Die Eröffnung der Bayreuther Festspiele zum 150-jährigen Jubiläum verlief in diesem Jahr anders als gewohnt. Statt einer Wagner-Oper erklang Ludwig van Beethovens 9. Sinfonie, dirigiert von Christian Thielemann. Im Mittelpunkt des Festakts stand jedoch nicht nur die Musik, sondern eine deutliche politische Botschaft: Festspielleiterin Katharina Wagner, Urenkelin des Komponisten, bezog klar Stellung gegen den zunehmenden Rechtsruck in Deutschland.

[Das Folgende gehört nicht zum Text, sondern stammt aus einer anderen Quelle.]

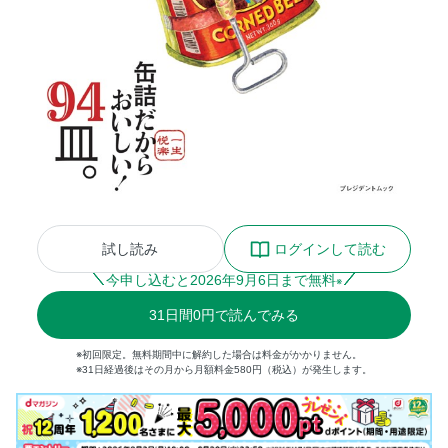
試し読み
ログインして読む
今申し込むと
2026
年
9
月
6
日まで無料
※
31
日間
0円
で読んでみる
※初回限定。無料期間中に解約した場合は料金がかかりません。
※31日経過後はその月から月額料金580円（税込）が発生します。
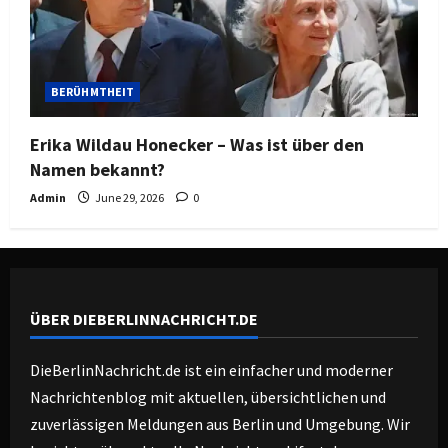
BERÜHMTHEIT
Erika Wildau Honecker – Was ist über den
Namen bekannt?
Admin
June 29, 2026
0
ÜBER DIEBERLINNACHRICHT.DE
DieBerlinNachricht.de ist ein einfacher und moderner
Nachrichtenblog mit aktuellen, übersichtlichen und
zuverlässigen Meldungen aus Berlin und Umgebung. Wir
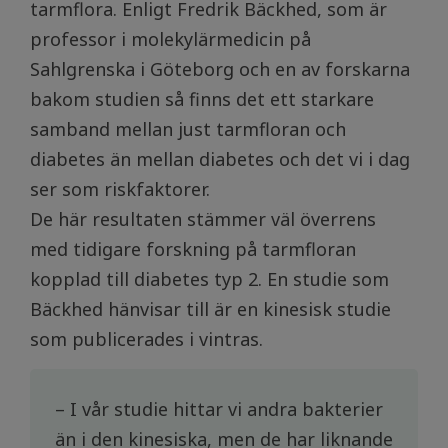
tarmflora. Enligt Fredrik Bäckhed, som är
professor i molekylärmedicin på
Sahlgrenska i Göteborg och en av forskarna
bakom studien så finns det ett starkare
samband mellan just tarmfloran och
diabetes än mellan diabetes och det vi i dag
ser som riskfaktorer.
De här resultaten stämmer väl överrens
med tidigare forskning på tarmfloran
kopplad till diabetes typ 2. En studie som
Bäckhed hänvisar till är en kinesisk studie
som publicerades i vintras.
– I vår studie hittar vi andra bakterier
än i den kinesiska, men de har liknande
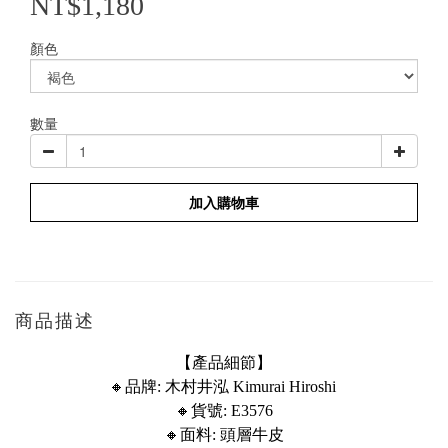
NT$1,180
顏色
數量
加入購物車
商品描述
【產品細節】
🔸品牌: 木村井泓 Kimurai Hiroshi
🔸貨號: E3576
🔸面料: 頭層牛皮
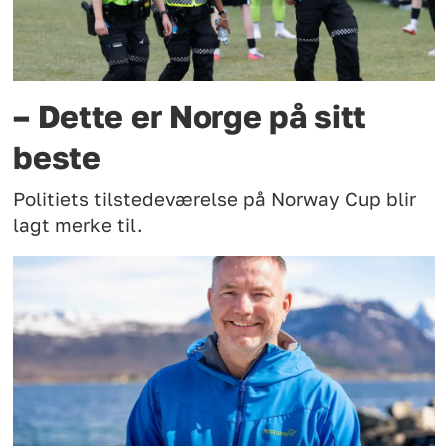
– Dette er Norge på sitt
beste
Politiets tilstedeværelse på Norway Cup blir
lagt merke til.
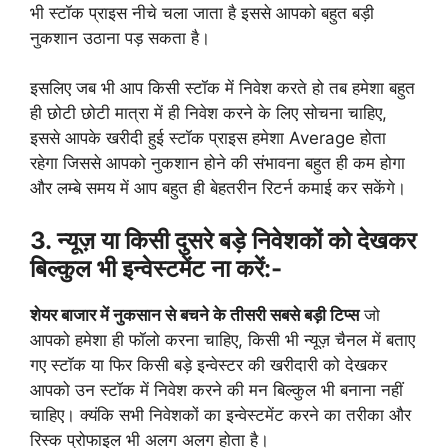
भी स्टॉक प्राइस नीचे चला जाता है इससे आपको बहुत बड़ी
नुकशान उठाना पड़ सकता है।
इसलिए जब भी आप किसी स्टॉक में निवेश करते हो तब हमेशा बहुत
ही छोटी छोटी मात्रा में ही निवेश करने के लिए सोचना चाहिए,
इससे आपके खरीदी हुई स्टॉक प्राइस हमेशा Average होता
रहेगा जिससे आपको नुकशान होने की संभावना बहुत ही कम होगा
और लम्बे समय में आप बहुत ही बेहतरीन रिटर्न कमाई कर सकेंगे।
3. न्यूज़ या किसी दुसरे बड़े निवेशकों को देखकर
बिल्कुल भी इन्वेस्टमेंट ना करें:-
शेयर बाजार में नुकसान से बचने के तीसरी सबसे बड़ी टिप्स
जो
आपको हमेशा ही फॉलो करना चाहिए, किसी भी न्यूज़ चैनल में बताए
गए स्टॉक या फिर किसी बड़े इन्वेस्टर की खरीदारी को देखकर
आपको उन स्टॉक में निवेश करने की मन बिल्कुल भी बनाना नहीं
चाहिए। क्यंकि सभी निवेशकों का इन्वेस्टमेंट करने का तरीका और
रिस्क प्रोफाइल भी अलग अलग होता है।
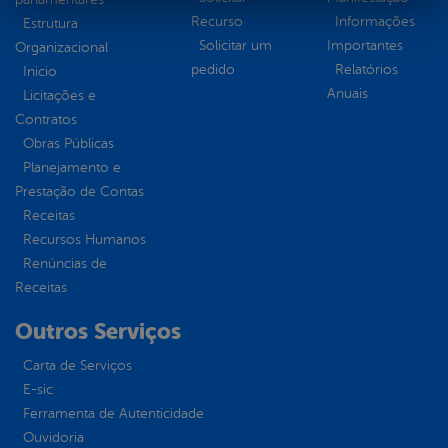
Recurso
Informações
Estrutura
Solicitar um
Importantes
Organizacional
pedido
Relatórios
Inicio
Anuais
Licitações e
Contratos
Obras Públicas
Planejamento e
Prestação de Contas
Receitas
Recursos Humanos
Renúncias de
Receitas
Outros Serviços
Carta de Serviços
E-sic
Ferramenta de Autenticidade
Ouvidoria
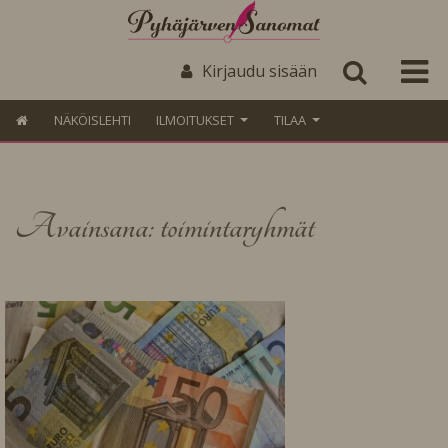
Kirjaudu sisään
NÄKÖISLEHTI
ILMOITUKSET
TILAA
Avainsana: toimintaryhmät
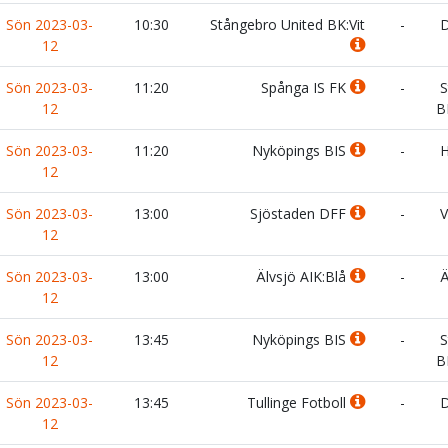
Sön 2023-03-
10:30
Stångebro United BK:Vit
-
D
12
Sön 2023-03-
11:20
Spånga IS FK
-
S
12
B
Sön 2023-03-
11:20
Nyköpings BIS
-
H
12
Sön 2023-03-
13:00
Sjöstaden DFF
-
V
12
Sön 2023-03-
13:00
Älvsjö AIK:Blå
-
Ä
12
Sön 2023-03-
13:45
Nyköpings BIS
-
S
12
B
Sön 2023-03-
13:45
Tullinge Fotboll
-
D
12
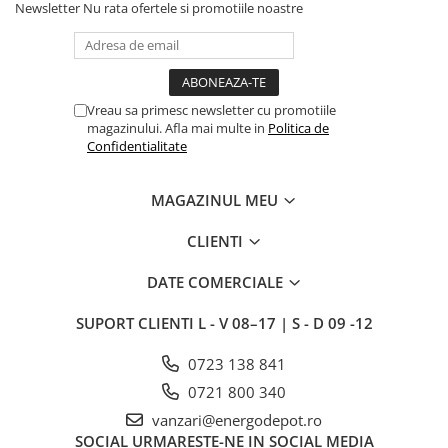
Newsletter
Nu rata ofertele si promotiile noastre
Vreau sa primesc newsletter cu promotiile
magazinului. Afla mai multe in
Politica de
Confidentialitate
MAGAZINUL MEU
CLIENTI
DATE COMERCIALE
SUPORT CLIENTI
L - V 08–17 | S - D 09 -12
0723 138 841
0721 800 340
vanzari@energodepot.ro
SOCIAL
URMARESTE-NE IN SOCIAL MEDIA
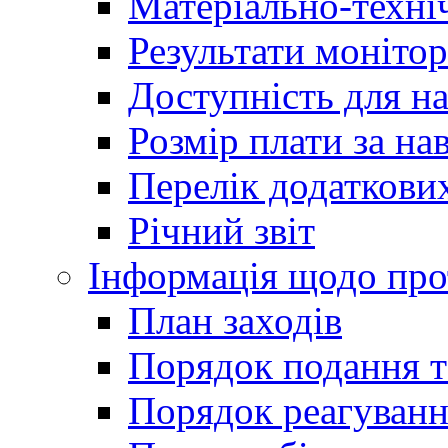
Матеріально-техні
Результати монітор
Доступність для н
Розмір плати за на
Перелік додаткових
Річний звіт
Інформація щодо прот
План заходів
Порядок подання т
Порядок реагуванн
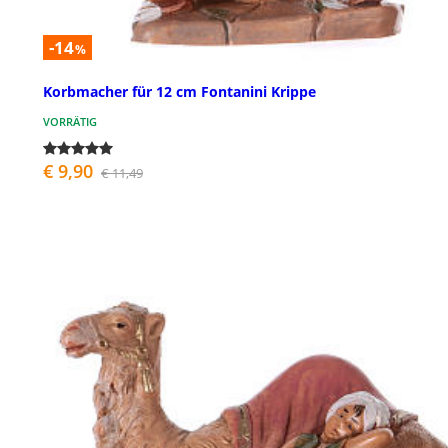
-14
%
Korbmacher für 12 cm Fontanini Krippe
VORRÄTIG
€ 9,90
€ 11,49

Klare Worte gegen Rassismus und Geschichtsverharmlosung
„Es geht darum, hier Nein zu sagen gegen Rassismus, Chauvinismus und eine Verharmlosung der Geschichte“, erklärte Wagner beim Festakt. Sie betonte die besondere Verantwortung der Festspiele aufgrund der engen Verknüpfung ihrer Familie mit dem NS-Regime unter Adolf Hitler. „Die Bayreuther Festspiele waren nie losgelöst von ihrer Zeit“, so die 46-Jährige. Das Jubiläum sei „weit mehr als ein Anlass, zu feiern“. Ziel müsse es sein, „die Tradition ernst zu nehmen, ohne sie zu verklären – damit die Zukunft nicht erneut in der Finsternis der Vergangenheit endet.“
Kanzler Merz: Kritische Auseinandersetzung statt Cancel Culture
Bundeskanzler Friedrich Merz griff in seinem Grußwort die dunkle Seite der Festspielgeschichte auf. Er zitierte Thomas Mann und riet, Wagners Musik zu „genießen, aber nicht ohne Misstrauen“. „Canceln ist jedenfalls auch hier keine Lösung“, sagte Merz. Besser sei eine kritische Auseinandersetzung, wie sie in Bayreuth stattfinde: „Spät, aber es ist geschehen.“ Merz würdigte damit den offenen Umgang der Festspiele mit Richard Wagners Antisemitismus.
Bayerns Kunstminister: Ambivalente Geschichte der Festspiele
Bayerns Kunstminister Markus Blume unterstrich die zwiespältige Historie: „150 Jahre Bayreuther Festspiele erzählen von den größten Sternstunden der Oper und sie erzählen von den dunkelsten Kapiteln deutscher Geschichte – beides gehört untrennbar zu Bayreuth.“ Richard Wagner sei „ein musikalisches Genie, zugleich aber ein erbitterter Antisemit“ gewesen. „Sein antisemitisches Denken ging in Teilen weit über die Vorurteile seiner Zeit hinaus. Bei aller Bewunderung für sein Werk dürfen wir davor niemals die Augen verschließen“, so Blume.
Politprominenz auf dem roten Teppich
Vor dem Festakt und dem gefeierten Dirigat von Thielemann bot der rote Teppich das gewohnte Bild: Kanzler Merz schritt mit seiner Frau Charlotte zum Portal und konnte kurz die Turbulenzen um seinen Kabinettsumbau hinter sich lassen. Ex-Kanzlerin Angela Merkel erntete den größten Applaus der Zaungäste – auch im Festspielhaus brandete Beifall auf, als ihr Name genannt wurde. Merkel und ihr Mann Joachim Sauer sind seit vielen Jahren Stammgäste am Grünen Hügel. Auch Thüringens Regierungschef Mario Voigt und Baden-Württembergs Ministerpräsident Cem Özdemir waren anwesend. Zudem kamen die neue Kanzleramtschefin Nina Warken und Philipp Amthor, der neue Bund-Länder-Koordinator im Kanzleramt.
Prominenz aus Film und Fernsehen
Aus der Unterhaltungsbranche reisten Moderator Florian Silbereisen, Ex-„Tatort“-Schauspieler Udo Wachtveitl und TV-Koch Alexander Herrmann an. Herrmann hatte die kürzeste Anreise, da er im nahen Wirsberg sein Stammhaus betreibt. Die Bayreuther Festspiele dauern vom 24. Juli bis zum 26. August.